Text block:
* BEGIN *

26. Section 56AD(1) of the Act provides:

An individual may apply to the authority, in the form approved by the Board, to be categorised as a permitted individual for a relevant event if the individual has been advised by the authority, or has otherwise been made aware, that the authority considers the individual to be an excluded individual for the relevant event.

27. Section 56AD(3) of the Act provides:

If the individual applies, the application must include the reasons why the authority should categorise the individual as a permitted individual for the relevant event.

28. Section 56AD(8) of the Act provides:

The authority may categorise the individual as a permitted individual for the relevant event only if the authority is satisfied, on the basis of the application, that the individual took all reasonable steps to avoid the coming into existence of the circumstances that resulted in the happening of the relevant event.

29. The “relevant event” referred to in s 56(8) refers to the Relevant Event identified in s 56AC.

* END *

Aim of the exercise:
For each statement below, answer yes or no according to whether it agrees with the section 56AD text above, and quote the text's words that decide it. (a) An application must include the reasons why the authority should categorise the individual as a permitted individual. (b) The individual may apply in any form of their choosing. (c) The authority may decide to categorise the individual as a permitted individual on the basis of an interview.

Supplied information:

* BEGIN *

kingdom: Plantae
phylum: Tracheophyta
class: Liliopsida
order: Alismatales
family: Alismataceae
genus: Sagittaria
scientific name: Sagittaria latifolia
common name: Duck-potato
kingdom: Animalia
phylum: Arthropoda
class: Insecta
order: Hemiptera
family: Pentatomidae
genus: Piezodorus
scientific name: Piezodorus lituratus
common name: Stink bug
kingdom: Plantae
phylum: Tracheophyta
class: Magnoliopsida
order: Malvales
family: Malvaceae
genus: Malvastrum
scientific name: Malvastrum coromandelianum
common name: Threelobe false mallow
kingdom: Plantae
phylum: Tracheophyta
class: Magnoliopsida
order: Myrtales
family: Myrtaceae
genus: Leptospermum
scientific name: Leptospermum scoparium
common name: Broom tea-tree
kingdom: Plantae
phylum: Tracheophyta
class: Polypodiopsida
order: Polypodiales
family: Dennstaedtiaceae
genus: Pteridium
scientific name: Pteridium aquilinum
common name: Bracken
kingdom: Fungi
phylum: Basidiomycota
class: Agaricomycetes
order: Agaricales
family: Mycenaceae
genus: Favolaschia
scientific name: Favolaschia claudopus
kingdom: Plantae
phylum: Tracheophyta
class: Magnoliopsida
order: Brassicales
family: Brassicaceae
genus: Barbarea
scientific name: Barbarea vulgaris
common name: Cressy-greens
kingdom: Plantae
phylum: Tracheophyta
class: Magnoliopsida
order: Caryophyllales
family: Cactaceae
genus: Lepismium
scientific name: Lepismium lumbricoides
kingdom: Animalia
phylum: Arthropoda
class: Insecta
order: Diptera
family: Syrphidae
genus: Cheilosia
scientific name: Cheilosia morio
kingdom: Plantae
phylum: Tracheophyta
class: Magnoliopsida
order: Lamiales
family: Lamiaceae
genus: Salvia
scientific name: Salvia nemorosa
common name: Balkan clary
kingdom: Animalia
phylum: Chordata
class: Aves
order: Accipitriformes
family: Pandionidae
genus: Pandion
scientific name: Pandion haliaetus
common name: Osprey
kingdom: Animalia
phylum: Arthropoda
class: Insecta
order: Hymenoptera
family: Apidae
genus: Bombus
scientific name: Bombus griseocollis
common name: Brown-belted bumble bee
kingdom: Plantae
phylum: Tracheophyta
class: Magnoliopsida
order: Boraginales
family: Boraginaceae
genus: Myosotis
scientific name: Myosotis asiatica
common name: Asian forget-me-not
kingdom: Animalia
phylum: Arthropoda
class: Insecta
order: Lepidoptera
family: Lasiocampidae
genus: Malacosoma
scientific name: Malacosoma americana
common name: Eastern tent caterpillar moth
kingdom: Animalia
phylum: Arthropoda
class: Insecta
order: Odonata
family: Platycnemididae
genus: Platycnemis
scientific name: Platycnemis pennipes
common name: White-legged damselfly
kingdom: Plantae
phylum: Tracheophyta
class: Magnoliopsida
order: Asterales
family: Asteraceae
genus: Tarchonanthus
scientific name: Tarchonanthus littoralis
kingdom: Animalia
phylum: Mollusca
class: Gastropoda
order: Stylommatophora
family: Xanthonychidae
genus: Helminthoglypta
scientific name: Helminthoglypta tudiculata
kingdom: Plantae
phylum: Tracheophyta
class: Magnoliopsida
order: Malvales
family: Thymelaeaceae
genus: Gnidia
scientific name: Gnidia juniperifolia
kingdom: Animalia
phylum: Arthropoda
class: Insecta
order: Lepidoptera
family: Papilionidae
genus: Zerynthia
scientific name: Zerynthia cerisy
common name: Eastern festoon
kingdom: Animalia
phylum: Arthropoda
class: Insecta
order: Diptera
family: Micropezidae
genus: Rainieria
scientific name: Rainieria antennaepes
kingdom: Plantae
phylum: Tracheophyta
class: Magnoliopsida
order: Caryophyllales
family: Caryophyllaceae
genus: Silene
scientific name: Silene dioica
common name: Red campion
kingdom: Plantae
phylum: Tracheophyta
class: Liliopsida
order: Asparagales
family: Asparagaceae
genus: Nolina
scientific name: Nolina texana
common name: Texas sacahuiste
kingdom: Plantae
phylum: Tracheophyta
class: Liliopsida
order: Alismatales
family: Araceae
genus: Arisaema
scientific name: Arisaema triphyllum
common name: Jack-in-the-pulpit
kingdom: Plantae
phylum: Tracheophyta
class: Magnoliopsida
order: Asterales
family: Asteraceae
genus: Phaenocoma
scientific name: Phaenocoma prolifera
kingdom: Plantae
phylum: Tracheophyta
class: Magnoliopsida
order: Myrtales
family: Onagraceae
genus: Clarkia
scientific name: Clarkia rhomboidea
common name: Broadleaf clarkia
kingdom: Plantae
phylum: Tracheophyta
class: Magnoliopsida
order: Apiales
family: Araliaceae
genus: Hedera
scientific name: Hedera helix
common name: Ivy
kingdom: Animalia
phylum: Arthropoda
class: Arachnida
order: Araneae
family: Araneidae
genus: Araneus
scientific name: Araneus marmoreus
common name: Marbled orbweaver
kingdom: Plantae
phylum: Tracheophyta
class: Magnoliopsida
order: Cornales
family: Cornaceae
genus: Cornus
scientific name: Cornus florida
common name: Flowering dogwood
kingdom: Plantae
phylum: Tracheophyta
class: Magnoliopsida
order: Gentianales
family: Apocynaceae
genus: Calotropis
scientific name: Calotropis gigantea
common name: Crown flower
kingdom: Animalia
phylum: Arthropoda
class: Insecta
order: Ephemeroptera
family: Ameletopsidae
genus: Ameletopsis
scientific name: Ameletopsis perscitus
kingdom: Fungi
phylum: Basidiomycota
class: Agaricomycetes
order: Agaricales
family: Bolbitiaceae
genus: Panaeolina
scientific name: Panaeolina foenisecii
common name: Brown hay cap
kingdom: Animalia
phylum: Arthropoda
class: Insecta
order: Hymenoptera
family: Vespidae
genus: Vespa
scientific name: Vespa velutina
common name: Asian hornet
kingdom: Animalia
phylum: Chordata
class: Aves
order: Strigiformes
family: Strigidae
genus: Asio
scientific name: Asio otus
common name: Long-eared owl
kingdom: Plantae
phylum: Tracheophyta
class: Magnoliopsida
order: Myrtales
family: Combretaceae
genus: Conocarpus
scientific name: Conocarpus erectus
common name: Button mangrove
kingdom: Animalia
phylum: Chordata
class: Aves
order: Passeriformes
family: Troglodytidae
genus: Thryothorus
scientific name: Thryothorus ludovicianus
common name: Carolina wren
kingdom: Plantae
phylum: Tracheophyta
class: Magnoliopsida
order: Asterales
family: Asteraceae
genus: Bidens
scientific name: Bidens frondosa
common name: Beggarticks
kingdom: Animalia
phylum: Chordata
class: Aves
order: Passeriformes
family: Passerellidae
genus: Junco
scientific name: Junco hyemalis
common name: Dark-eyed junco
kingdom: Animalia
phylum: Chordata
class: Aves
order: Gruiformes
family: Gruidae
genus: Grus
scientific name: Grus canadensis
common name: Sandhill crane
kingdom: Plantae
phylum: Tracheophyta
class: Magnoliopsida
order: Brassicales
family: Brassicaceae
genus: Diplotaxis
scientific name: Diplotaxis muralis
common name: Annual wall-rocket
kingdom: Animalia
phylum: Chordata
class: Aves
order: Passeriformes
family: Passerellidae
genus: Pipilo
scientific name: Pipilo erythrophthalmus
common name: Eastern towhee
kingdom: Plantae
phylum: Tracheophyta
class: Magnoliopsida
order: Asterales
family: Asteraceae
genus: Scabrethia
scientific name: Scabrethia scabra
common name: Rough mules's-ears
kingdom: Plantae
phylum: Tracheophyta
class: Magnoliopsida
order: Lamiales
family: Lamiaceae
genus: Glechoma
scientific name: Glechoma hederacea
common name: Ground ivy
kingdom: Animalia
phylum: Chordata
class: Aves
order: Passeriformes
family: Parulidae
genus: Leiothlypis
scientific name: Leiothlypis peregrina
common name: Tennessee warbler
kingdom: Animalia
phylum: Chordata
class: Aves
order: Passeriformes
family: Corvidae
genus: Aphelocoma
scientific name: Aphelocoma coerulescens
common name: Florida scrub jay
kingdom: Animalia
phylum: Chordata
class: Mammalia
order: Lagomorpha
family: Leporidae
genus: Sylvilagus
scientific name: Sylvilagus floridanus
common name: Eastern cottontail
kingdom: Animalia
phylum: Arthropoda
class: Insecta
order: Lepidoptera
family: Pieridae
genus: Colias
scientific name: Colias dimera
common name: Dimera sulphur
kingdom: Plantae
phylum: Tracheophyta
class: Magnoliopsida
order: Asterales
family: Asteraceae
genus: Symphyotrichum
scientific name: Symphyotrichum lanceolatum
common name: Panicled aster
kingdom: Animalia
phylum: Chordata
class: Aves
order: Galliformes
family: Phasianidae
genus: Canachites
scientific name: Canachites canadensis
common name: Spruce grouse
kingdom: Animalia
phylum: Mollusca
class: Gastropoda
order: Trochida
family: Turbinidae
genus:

* END *

Final result:
(a) Yes: "the application must include the reasons why the authority should categorise the individual as a permitted individual for the relevant event"
(b) No: "in the form approved by the Board"
(c) No: "on the basis of the application"